Standing ovation

Si guardava il viso riflesso nello specchio alla luce delle lampadine che lo attorniavano. Era una luce spietata che metteva in risalto il tappeto di rughe che tagliavano in ogni direzione la sua pelle spessa a ricordargli gli eccessi e le sregolatezze da rockstar d’annata.
Interrogandosi con gli occhi si domandava soprattutto se fosse stata una buona idea quella di esporsi in una serata unplugged e da solo, per giunta, senza la sua band. Anche se ci aveva riflettuto sopra, poteva essere davvero un azzardo. D’altronde doveva recuperare la sua immagine offuscata. Dicevano che non aveva più nulla da dire sulla scena internazionale. Che oramai suonava sempre gli stessi riff, senza inventiva e senza entusiasmo.

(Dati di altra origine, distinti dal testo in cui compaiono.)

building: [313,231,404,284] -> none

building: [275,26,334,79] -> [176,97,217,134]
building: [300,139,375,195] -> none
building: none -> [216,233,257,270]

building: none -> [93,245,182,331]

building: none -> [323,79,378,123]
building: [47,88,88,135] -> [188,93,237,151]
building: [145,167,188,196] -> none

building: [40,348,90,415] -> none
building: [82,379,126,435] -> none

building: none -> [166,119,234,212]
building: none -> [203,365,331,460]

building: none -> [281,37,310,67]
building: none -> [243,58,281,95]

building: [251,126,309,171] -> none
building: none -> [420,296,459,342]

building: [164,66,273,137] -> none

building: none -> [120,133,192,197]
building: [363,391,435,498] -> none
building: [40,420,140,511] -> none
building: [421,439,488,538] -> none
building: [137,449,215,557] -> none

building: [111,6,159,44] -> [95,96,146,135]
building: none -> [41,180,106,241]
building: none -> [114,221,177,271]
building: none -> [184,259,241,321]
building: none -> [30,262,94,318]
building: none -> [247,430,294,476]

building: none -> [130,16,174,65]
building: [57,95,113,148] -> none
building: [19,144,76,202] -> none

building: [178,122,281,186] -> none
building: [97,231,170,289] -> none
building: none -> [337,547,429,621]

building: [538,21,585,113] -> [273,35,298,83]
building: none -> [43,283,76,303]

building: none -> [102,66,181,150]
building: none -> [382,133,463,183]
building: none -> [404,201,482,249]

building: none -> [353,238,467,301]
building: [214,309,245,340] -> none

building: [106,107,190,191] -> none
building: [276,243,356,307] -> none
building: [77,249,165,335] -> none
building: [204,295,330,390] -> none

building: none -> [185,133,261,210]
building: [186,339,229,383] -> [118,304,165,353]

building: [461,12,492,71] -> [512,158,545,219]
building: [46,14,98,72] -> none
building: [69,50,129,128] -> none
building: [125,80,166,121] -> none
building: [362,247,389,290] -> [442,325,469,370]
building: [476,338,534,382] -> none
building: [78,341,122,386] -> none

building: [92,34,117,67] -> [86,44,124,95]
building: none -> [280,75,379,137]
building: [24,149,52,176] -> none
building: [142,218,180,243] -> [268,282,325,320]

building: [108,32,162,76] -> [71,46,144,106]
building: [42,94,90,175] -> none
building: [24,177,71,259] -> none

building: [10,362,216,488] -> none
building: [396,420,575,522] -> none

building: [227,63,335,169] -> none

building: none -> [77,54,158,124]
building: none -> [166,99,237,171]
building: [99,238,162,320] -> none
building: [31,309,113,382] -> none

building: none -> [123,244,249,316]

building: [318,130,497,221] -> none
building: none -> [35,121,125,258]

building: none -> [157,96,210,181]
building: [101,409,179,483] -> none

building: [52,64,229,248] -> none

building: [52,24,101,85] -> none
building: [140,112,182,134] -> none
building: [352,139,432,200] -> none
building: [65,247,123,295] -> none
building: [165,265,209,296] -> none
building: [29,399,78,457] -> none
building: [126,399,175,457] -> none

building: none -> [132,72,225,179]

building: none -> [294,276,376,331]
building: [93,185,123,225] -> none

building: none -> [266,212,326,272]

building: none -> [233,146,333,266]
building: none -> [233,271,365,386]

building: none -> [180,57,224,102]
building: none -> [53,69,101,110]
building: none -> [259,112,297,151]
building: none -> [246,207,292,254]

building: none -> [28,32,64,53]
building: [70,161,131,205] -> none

Ma lui sapeva bene che non era così. Lui era un grande, aveva inciso brani che avevano fatto la storia della musica, aveva uno stile che aveva influenzato profondamente le nuove generazioni, aveva contribuito a evolvere il rock percorrendo strade innovative e di successo. Non potevano criticarlo così. Poteva ancora dare molto. Avrebbe fatto veder loro quale razza di solida tecnica possedeva e quale era il suo livello di creatività raffinata. Sì, si dovevano ricredersi. Certo, aveva attraversato in passato periodi davvero bui, non lo negava, e un paio di volte (forse qualcuna di più) aveva anche pensato di aver superato il punto di non ritorno e che non si sarebbe più ripreso. Ma ora il consumo di droga era sotto controllo ed era il momento della rivincita.
«Cinque minuti…» sentì dire da dietro la porta chiusa dopo un rapido bussare.
Si alzò dalla sedia. Staccò la sua fedele Martin D-200 dal supporto e impugnò la maniglia senza aprire però la porta. Tornò lentamente indietro. Aveva bisogno di qualcosa di forte per affrontare quella prova così importante. Nonostante le migliaia di ore di concerti in tutte le parti del mondo e nei più prestigiosi tempi del rock, sembrava sempre un debutto. Se ne ristette così, immobile, per qualche secondo, indeciso. Poi, rapido, tirò fuori da una busta di plastica stropicciata una pasticca e, con un colpo secco del polso, la mandò giù.
Quando titubante arrivò sul palco ci fu un’ovazione. Si alzarono tutti in piedi ad applaudirlo e a gridare il suo nome. Il teatro, il più grande che avesse trovato nella sua città, era gremito e c’erano molte persone anche in piedi. Si sentì rincuorato e felice di aver avuto il coraggio di esibirsi.
Eseguì diversi pezzi creati per l’occasione. Li aveva provati e riprovati sino allo sfinimento. Ma ne era valsa la pena, perché se ne uscivano dalle corde fluidi, accattivanti, incisivi. Il pubblico era in delirio, stregato dalla sua musica. Ogni tanto gli arrivava sul palco, lanciata dalla platea, una rosa o dei cappelli e persino indumenti femminili… come ai vecchi tempi, insomma.
Poi pensò a qualcosa di veramente rischioso. Si sentiva in forma, in stato di grazia e voleva farlo: voleva improvvisare. Suonò così un brano inventato pressoché lì per lì, un groove potente, magistrale, di classe e fu un trionfo. La gente aveva capito finalmente tutta la sua grandezza.
Al termine, gli applausi furono scroscianti. Una standing ovation senza fine che lo accompagnò, dopo il consueto bis, sin dietro le quinte.
«Allora cosa ne pensi del concerto, Mitch?»
Chiese al suo manager di sempre, appena lo intravide, nel mentre guadagnava il camerino.
«E me lo chiedi?»
Lui lo guardò, perplesso. Non capiva il tono della domanda e l’espressione del suo volto.
«Hai fatto pena, ecco cos’hai fatto» gli fece il manager arrabbiato. «Ti sarai impasticcato come al tuo solito, con tutte quelle porcherie che prendi. Te l’ho già detto mille volte: non calarti niente prima di un concerto che poi non riesci a mettere una nota vicino all’altra che abbia un senso. Non hai finito un pezzo che sia uno, hai alternato stonature a silenzi imbarazzanti e fissità nel vuoto. Non hai neppure accordato bene la chitarra. Ormai sei uno scoppiato e sarebbe bene che ti ritirassi. Hai tanto insistito per fare questa genialata, contro il mio parere, e sei riuscito solo nell’intento di scavarti definitivamente la fossa. Non ti sei neppure accorto che non hanno fatto altro che fischiarti e insultarti. Ti hanno tirato persino i bicchieri delle bibite con annessi popcorn. Ce li hai anche tra i capelli. Qualcuno addirittura ti ha lanciato una dentiera. Per fortuna c’era poca gente. Ma io ho chiuso con te.»